Mehmet Ali Agca, le Turc qui avait tenté d'assassiner Jean Paul II en 1981, priait lui aussi depuis sa prison d'Istanbul.En Italie, les partis politiques ont annulé les manifestations prévues pour la fin de la campagne électorale pour les régionales des 3 et 4 avril, en signe de respect. Le maire de Rome, Walter Veltroni, a exprimé sa "grande douleur".
Des milliers de fidèles étaient massés en silence sur la place Saint-Pierre, à Rome, priant, certains en pleurs. A Milan, plus de 5.000 fidèles s'étaient réunis dans la cathédrale pour prier pour la santé de Jean Paul II.
A Jérusalem et Bethléem, les Palestiniens chrétiens suivaient les nouvelles avec angoisse. Jean Paul II avait été accueilli en sauveur le 22 mars 2000 par les réfugiés palestiniens du camp de Dheicheh, près de Bethléem, d'où il avait appelé à une aide internationale pour mettre fin à leurs souffrances.

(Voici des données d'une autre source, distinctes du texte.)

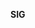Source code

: **SIG <Template> Charter**

This charter adheres to the Roles and Organization Management specified in <sig-governance>.
 Team information may be found in the <readme.md>

**Overview of SIG**

This group is the coordinating group that works with all sigs to collect and produce a release package in a cadence with a standard process. This sig is created with chairs and maintainers from each horizontal SIG as well as dedicated members.

Two concise lines explaining what this SIG does with bullet points of the major responsibilities

- Responsibility 1

**Goals**
Make sure releases are 

Manage schedule of releases and cadence
Determine release naming convention

- Major goals that SIG seeks to generally achieve

**Scope**
Define process and explanation of what an actual release is and what is expected
Manage and define strategies for finalzing and collecting merge requests to branch
Define and iterate on release process and github workflow
Define Branching strategy and pre-release schedule 
Define freeze resolution strategies
Define late breaking changes strategies
Define packaging and methods per platform for assets.

- Generalized overall scope of work

**In scope**

Responsible for confirming final state of release for any blocking issues.
Define process for triage of issues through QA/Testing, SIG bug reporting, and resolution for elements in release schedule.
Responsible for merging and producing post release hotfixes and patches

- Items that are the core responsibilities of SIG

**Cross-cutting Processes**

Work with QA/Testing to define and maintain minimum quality of expectations for point releases are.

Coordinate and communicate the schedule release dates and market timing, documentation and release notes publishing to docs and Governing Board (public communication)

Responsibility to define and monitor the process to determine features to be added into future release schedules along with the TSC.

Define process to resolve schedule conflicts due to issues.

Coordinate with SIGs on post-release hotfixes and patches, but not responsible for performing fixes.

Define process for coordination with out of schedule or schedule challenged dependencies across SIG feature release items.

- Items that span or require other SIGs or groups and how it relates to this SIG’s responsibilities

**Out of Scope**
Not responsible feature development schedules and branch management of features
Not responsible for triaging or fixing bugs
Not responsible for end user support
Not responsible for quality or capability of any specific feature
Not responsible for metrics, crash and post-release reporting, but will consult with documentation and sigs for coordination of metrics collection.
Not responsible for product feature decisions for releases, but may be consulted along with TSC, GB and SIGs.

- Items that are optional or are not the responsibility of this SIG.

**SIG Links and lists:**

- Joining this SIG
- Slack/Discord
- Mailing list
- Issues/PRs
- Meeting agenda & Notes

**Roles and Organization Management**

SIG Docs adheres to the standards for roles and organization management as specified by <sig-governance>. This SIG opts in to updates and modifications to <sig-governance>

**Individual Contributors**
All features must be submitted with a specific release value before being accepted.

Additional information not found in the sig-governance related to contributors.

**Maintainers**

Additional information not found in the sig-governance related to contributors

**Additional responsibilities of Chairs**

Additional information not found in the sig-governance related to SIG Chairs

**Subproject Creation**

Additional information not found in the sig-governance related to subproject creation

**Deviations from sig-governance**

Explicit Deviations from the sig-governance
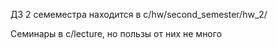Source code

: ДЗ 2 семеместра находится в c/hw/second_semester/hw_2/

Семинары в c/lecture, но пользы от них не много
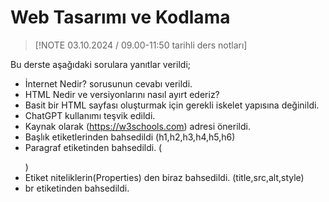 # Web Tasarımı ve Kodlama

> [!NOTE 03.10.2024 / 09.00-11:50 tarihli ders notları]

Bu derste aşağıdaki sorulara yanıtlar verildi;
- İnternet Nedir? sorusunun cevabı verildi.
- HTML Nedir ve versiyonlarını nasıl ayırt ederiz?
- Basit bir HTML sayfası oluşturmak için gerekli iskelet yapısına değinildi.
- ChatGPT kullanımı teşvik edildi.
- Kaynak olarak (https://w3schools.com) adresi önerildi.
- Başlık etiketlerinden bahsedildi (h1,h2,h3,h4,h5,h6)
- Paragraf etiketinden bahsedildi. (<p></p>)
- Etiket niteliklerin(Properties) den biraz bahsedildi. (title,src,alt,style)
- br etiketinden bahsedildi.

Non seulement les catholiques mais toute la communauté internationale "vivent des heures tristes", a estimé la vice-présidente du gouvernement espagnol Maria Teresa Fernandez de la Vega, exprimant la solidarité de son gouvernement.
Qu'ils émanent de religieux ou d'hommes d'Etat, de croyants ou de non croyants, les hommages se multiplient pour saluer le travail accompli par Jean Paul II pendant son pontificat.
"Exemple moral" pour le monde entier, selon le chef de l'Eglise catholique d'Angleterre et du Pays de Galles, Cormac Murphy-O'Connor. "Grand Européen" et "homme de paix" qui a contribué à faire de l'Europe "une terre réunifiée", selon le ministre français de l'Intérieur Dominique de Villepin.
En Russie, le Polonais Igor Kovalevski, secrétaire exécutif de la Conférence des évêques catholiques de Russie, a insisté sur "le rôle immense joué par le pape dans l'établissement de la démocratie dans les pays de l'Europe de l'Est et en Europe centrale".
Le président ukrainien Viktor Iouchtchenko, lui-même orthodoxe, s'est déclaré fier que "la vie du pape soit liée à l'Ukraine". Le pape a visité l'Ukraine en 2001 et y a célébré plusieurs messes, partiellement en ukrainien.
La Chine, qui n'entretient pas de relations avec le Vatican, a officiellement souhaité que le pape puisse se "rétablir rapidement".